■ **WORK TO BE COMPLETED**: Retype the forum post about the homepage de-indexing in full, with no changes.

■ **TEXT**:
========================
[wtf] Mysterious Homepage De-Indexing
-
Our homepage, as well as several similar landing pages, have vanished from the index. Could you guys review the below pages to make sure I'm not missing something really obvious?!
URLs: http://www.grammarly.com http://www.grammarly.com/plagiarism-checker
- It's been four days, so it's not just a temporary fluctuation
- The pages don't have a "noindex" tag on them and aren't being excluded in our robots.txt
- There's no notification about a penalty in WMT
Clues:
-
WMT is returning an "HTTP 200 OK" for Fetch, is showing a redirect to grammarly.com/1 (alternate version of homepage, contains rel=canonical back to homepage) for Fetch+Render. Could this be causing a circular redirect?
-
Some pages on our domain are ranking fine, e.g. https://www.google.com/search?q=grammarly+answers
-
A month ago, we redesigned the pages in question. The new versions are pretty script-heavy, as you can see.
========================
(Data excerpts)

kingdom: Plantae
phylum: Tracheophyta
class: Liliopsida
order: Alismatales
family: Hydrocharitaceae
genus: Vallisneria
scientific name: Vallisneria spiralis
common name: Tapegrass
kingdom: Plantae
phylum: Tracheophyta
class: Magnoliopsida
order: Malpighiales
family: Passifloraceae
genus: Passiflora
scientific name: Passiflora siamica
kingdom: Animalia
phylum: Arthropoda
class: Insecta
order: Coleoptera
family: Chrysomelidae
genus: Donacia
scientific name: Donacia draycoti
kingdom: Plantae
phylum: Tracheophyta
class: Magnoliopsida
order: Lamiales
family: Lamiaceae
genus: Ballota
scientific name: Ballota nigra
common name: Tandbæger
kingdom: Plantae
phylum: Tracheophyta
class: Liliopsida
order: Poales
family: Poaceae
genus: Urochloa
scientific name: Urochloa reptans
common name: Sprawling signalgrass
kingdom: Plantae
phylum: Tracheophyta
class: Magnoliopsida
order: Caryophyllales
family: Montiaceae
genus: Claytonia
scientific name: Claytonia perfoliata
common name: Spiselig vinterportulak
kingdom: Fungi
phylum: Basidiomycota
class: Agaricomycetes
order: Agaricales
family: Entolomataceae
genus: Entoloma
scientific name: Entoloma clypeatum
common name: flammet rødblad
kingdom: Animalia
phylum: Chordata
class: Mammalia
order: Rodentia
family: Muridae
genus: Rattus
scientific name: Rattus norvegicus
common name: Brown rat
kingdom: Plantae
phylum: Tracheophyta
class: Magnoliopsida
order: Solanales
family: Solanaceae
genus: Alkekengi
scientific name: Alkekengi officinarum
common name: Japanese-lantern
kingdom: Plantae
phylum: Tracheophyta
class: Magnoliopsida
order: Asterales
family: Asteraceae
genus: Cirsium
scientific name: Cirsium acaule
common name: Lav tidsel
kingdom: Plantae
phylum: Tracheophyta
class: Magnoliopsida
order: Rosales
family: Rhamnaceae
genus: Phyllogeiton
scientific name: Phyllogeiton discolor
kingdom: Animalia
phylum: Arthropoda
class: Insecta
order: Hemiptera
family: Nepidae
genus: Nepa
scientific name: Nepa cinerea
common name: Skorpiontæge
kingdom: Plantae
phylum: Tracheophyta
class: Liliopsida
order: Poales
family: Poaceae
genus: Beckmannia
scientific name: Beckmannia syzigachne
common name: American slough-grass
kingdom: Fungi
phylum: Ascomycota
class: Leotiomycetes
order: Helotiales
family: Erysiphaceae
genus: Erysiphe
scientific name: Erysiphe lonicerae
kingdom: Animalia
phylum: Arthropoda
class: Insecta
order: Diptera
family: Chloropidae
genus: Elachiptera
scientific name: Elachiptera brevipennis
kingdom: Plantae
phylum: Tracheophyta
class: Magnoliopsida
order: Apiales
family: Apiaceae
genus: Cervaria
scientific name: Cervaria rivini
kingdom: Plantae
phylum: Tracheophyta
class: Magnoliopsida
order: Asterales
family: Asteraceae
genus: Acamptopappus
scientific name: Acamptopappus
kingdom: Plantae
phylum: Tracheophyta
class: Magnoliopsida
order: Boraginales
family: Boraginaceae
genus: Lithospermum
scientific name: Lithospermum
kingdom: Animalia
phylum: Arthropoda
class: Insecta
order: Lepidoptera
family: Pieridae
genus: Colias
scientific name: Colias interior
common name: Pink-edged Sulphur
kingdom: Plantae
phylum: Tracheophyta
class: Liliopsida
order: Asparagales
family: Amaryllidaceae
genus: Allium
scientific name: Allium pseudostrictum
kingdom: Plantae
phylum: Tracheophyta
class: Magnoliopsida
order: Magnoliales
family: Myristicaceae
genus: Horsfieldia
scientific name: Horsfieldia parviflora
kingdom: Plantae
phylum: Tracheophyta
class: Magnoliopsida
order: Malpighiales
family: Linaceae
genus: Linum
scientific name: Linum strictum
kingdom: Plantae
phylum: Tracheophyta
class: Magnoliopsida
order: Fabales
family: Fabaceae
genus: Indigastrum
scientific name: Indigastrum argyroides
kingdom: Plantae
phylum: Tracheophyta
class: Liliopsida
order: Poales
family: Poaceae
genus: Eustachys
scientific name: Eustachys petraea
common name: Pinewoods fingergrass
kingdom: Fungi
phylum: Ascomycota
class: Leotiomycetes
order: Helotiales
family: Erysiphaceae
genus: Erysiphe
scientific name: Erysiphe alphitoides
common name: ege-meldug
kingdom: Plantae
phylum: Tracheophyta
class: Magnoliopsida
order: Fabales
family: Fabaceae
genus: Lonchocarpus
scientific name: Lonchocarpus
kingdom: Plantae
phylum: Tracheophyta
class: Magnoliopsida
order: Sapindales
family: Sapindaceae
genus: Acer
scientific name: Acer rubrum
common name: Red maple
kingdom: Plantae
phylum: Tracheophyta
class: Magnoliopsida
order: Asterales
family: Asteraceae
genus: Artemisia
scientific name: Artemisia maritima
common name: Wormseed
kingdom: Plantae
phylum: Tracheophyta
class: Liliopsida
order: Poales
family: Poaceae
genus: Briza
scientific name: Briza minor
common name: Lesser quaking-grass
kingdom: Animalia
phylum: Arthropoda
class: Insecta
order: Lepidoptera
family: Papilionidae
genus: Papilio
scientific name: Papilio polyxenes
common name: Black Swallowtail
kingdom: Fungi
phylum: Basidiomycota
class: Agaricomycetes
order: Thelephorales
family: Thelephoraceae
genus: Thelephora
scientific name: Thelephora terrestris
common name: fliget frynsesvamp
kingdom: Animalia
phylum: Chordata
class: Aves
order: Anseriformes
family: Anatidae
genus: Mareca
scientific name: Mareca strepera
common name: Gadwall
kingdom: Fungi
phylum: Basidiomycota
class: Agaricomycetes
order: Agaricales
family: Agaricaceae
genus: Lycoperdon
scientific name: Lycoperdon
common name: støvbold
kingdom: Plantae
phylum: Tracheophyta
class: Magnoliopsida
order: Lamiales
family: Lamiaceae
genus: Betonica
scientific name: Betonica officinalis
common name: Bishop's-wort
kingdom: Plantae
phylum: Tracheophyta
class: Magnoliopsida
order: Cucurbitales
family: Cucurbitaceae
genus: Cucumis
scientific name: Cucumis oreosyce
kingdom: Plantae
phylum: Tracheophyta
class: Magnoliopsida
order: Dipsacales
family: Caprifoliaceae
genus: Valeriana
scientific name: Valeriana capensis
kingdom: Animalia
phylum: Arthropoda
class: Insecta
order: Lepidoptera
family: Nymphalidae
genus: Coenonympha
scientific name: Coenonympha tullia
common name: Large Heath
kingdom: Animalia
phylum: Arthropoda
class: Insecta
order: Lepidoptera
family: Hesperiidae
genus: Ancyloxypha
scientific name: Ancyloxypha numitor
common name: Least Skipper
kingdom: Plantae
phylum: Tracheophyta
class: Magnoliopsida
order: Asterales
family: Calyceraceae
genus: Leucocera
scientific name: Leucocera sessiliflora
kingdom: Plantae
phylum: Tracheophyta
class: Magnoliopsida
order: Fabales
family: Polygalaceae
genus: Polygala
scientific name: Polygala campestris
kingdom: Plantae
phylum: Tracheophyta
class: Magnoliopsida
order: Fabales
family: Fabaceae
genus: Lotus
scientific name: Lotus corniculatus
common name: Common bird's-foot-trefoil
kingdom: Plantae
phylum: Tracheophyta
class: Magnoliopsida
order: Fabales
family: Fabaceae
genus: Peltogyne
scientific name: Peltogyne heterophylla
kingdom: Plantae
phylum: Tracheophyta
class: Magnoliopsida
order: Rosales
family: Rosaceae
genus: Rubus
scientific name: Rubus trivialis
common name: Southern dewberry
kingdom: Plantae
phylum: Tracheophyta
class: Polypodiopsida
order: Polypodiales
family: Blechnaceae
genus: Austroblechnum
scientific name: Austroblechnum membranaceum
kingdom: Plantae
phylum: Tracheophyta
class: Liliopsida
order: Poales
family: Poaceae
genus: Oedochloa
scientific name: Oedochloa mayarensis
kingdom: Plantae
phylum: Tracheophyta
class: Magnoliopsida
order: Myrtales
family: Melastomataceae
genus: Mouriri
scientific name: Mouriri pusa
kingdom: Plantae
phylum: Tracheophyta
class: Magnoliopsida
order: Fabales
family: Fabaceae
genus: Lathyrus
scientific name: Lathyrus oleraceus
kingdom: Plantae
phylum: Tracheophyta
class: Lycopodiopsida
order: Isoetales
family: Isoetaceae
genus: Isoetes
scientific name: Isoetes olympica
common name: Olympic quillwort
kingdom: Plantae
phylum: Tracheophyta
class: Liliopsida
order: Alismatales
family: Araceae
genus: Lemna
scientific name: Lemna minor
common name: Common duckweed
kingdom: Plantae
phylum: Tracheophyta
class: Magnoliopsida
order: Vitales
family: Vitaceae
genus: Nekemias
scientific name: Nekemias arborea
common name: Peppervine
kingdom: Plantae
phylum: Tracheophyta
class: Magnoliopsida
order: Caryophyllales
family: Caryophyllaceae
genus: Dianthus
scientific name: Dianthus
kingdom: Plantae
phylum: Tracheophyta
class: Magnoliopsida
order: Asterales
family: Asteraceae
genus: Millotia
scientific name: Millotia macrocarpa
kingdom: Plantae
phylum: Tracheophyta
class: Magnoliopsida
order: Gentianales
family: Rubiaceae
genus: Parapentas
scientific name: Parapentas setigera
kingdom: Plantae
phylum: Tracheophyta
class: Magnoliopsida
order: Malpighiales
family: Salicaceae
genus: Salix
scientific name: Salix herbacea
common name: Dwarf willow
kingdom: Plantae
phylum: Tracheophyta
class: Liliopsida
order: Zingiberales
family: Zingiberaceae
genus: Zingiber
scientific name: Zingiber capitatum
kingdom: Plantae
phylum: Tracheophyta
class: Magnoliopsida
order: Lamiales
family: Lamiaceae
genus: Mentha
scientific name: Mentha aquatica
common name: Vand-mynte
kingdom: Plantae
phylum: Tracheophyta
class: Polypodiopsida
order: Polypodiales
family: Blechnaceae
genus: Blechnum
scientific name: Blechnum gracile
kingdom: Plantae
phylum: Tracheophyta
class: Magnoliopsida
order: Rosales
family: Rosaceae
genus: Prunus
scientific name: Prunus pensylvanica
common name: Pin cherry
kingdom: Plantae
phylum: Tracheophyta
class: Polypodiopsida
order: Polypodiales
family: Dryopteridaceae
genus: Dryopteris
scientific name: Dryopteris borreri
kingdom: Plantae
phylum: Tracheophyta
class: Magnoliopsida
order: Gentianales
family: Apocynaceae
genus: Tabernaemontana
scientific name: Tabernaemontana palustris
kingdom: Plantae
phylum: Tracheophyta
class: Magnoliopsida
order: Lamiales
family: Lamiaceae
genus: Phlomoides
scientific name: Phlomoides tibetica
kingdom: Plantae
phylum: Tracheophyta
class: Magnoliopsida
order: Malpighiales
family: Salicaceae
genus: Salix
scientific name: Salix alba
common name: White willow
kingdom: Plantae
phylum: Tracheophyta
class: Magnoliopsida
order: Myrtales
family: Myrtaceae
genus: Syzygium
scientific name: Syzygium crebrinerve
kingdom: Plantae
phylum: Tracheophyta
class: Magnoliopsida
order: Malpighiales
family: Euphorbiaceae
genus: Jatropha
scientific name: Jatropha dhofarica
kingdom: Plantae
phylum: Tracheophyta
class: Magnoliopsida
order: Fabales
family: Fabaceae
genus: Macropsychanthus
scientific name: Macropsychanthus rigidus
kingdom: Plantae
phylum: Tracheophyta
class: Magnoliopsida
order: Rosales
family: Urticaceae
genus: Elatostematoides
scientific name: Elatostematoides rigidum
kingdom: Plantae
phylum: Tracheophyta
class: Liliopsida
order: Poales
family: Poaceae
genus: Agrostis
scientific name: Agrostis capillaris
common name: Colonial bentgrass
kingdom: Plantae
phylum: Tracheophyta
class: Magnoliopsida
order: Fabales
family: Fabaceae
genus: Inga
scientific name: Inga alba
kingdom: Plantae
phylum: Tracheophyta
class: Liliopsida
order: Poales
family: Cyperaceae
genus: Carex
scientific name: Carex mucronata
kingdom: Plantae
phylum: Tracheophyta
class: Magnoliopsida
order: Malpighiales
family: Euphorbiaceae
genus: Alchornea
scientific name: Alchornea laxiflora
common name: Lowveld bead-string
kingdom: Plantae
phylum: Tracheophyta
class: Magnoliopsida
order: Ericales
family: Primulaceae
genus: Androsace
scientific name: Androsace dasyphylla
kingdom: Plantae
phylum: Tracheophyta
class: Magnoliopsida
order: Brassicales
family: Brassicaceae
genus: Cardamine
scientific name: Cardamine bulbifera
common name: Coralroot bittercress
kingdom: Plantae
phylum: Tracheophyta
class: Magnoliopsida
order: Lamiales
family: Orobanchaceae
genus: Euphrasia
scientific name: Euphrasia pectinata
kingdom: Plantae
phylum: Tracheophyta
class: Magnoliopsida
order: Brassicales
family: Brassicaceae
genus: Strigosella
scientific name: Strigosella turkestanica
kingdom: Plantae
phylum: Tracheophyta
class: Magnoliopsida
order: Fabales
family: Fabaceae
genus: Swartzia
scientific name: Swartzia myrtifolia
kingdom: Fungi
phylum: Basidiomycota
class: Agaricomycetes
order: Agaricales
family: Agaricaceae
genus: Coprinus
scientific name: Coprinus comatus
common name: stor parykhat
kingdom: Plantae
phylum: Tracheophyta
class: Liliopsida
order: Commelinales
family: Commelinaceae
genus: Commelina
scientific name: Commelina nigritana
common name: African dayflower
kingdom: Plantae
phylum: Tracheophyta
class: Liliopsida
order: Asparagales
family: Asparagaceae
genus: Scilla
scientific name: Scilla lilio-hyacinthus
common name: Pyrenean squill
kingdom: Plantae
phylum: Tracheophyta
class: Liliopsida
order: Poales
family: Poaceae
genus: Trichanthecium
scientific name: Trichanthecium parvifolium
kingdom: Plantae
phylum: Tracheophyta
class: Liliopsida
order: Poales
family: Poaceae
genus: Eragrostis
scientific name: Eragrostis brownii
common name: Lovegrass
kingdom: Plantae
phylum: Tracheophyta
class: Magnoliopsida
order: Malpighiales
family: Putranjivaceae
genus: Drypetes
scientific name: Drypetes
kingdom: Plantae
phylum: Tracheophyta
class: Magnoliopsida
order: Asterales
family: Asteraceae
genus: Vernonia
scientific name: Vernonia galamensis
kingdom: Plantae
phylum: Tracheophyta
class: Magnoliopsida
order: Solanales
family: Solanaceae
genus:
========================
■ **RESPONSE BOX**:
[wtf] Mysterious Homepage De-Indexing
-
Our homepage, as well as several similar landing pages, have vanished from the index. Could you guys review the below pages to make sure I'm not missing something really obvious?!
URLs: http://www.grammarly.com http://www.grammarly.com/plagiarism-checker
- It's been four days, so it's not just a temporary fluctuation
- The pages don't have a "noindex" tag on them and aren't being excluded in our robots.txt
- There's no notification about a penalty in WMT
Clues:
-
WMT is returning an "HTTP 200 OK" for Fetch, is showing a redirect to grammarly.com/1 (alternate version of homepage, contains rel=canonical back to homepage) for Fetch+Render. Could this be causing a circular redirect?
-
Some pages on our domain are ranking fine, e.g. https://www.google.com/search?q=grammarly+answers
-
A month ago, we redesigned the pages in question. The new versions are pretty script-heavy, as you can see.